Last Friday, Fiona Beltram was a guest speaker in Mr. David Moscarelli’s AP Environmental Science class at Ponaganset High School in North Scituate, RI (her former high school). Her presentation, entitled “Community Ecology in the Galapagos Islands”, outlined the basic principles of community ecology and their applications in marine systems. She discussed the lab’s work on El Nino-related effects of climate change in the Galapagos, and presented some recent temperature data from the 2015/2016 El Nino cycle. She then gave an overview of underwater fieldwork methods, and talked about her experience as part of the Witman Lab’s research team working in the Galapagos last summer. Mr. Moscarelli’s students are currently preparing to take the AP Environmental Science exam in May, and will continue to study community ecology and conservation biology throughout the year.

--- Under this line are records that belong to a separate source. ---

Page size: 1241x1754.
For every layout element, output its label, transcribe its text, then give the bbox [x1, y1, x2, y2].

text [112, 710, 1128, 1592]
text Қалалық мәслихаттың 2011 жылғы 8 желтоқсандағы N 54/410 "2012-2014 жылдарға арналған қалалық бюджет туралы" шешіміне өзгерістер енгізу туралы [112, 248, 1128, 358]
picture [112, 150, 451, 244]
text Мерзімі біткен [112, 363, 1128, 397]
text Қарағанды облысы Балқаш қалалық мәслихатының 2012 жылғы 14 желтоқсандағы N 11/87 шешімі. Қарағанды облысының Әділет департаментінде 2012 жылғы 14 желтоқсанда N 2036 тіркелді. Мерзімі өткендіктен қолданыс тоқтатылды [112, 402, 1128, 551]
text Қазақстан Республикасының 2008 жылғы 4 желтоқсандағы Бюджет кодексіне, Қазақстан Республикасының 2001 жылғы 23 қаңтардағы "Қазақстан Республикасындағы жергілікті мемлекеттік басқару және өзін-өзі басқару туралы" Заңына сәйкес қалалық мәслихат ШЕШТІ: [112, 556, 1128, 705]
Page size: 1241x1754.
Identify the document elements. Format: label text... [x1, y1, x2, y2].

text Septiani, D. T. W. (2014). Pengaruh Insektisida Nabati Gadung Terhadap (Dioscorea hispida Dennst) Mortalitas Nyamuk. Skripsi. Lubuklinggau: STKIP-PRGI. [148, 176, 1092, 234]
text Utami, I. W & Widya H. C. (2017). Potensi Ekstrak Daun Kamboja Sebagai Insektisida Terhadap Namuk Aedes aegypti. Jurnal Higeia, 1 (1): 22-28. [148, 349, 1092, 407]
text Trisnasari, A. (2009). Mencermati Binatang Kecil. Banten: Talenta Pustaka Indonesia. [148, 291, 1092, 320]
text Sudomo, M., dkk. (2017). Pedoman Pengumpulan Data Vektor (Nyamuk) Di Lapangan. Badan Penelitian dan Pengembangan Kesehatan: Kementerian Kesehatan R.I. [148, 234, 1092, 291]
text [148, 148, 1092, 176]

Jon and Robbie both attended the 2017 meeting of the Association for the Study of Limnology and Oceanography (ASLO), held at the wonderful Hawaii Convention Center in Honolulu, HI. It was a bit surreal to be back in Hawaii for a conference just 6 months after ICRS. Both gave talks on the effects of the extreme 2015-2016 El Niño event in Galapagos: Jon on benthic communities with a multi-ENSO perspective gained from almost 20 years of monitoring, and Robbie on fish communities. It was a very successful meeting and a great chance to learn more about the physical oceanography methods and questions currently being used.
Of course, a trip to Hawaii would not be complete without enjoying some of the beautiful landscapes and iconic wildlife!
Our work to describe the unique marine ecosystems on Cashes Ledge, a proposed marine national monument in the Gulf of Maine, is highlighted in the recent National Geographic February issue. The story is titled: "Why it's important to save our seas' last pristine places", and was written by Cynthia Barnett, with spectacular photography by our friend and colleague in the Cashes Ledge movement, Brian Skerry.
See also the Brown University website feature article written for Brown University News by David Orenstein: "Galápagos waters illustrate ecological drama of climate change". This article covers the Witman Lab's many research efforts studying the effects of El Niño cycles and climate change on marine ecosystems of the Galapagos Islands.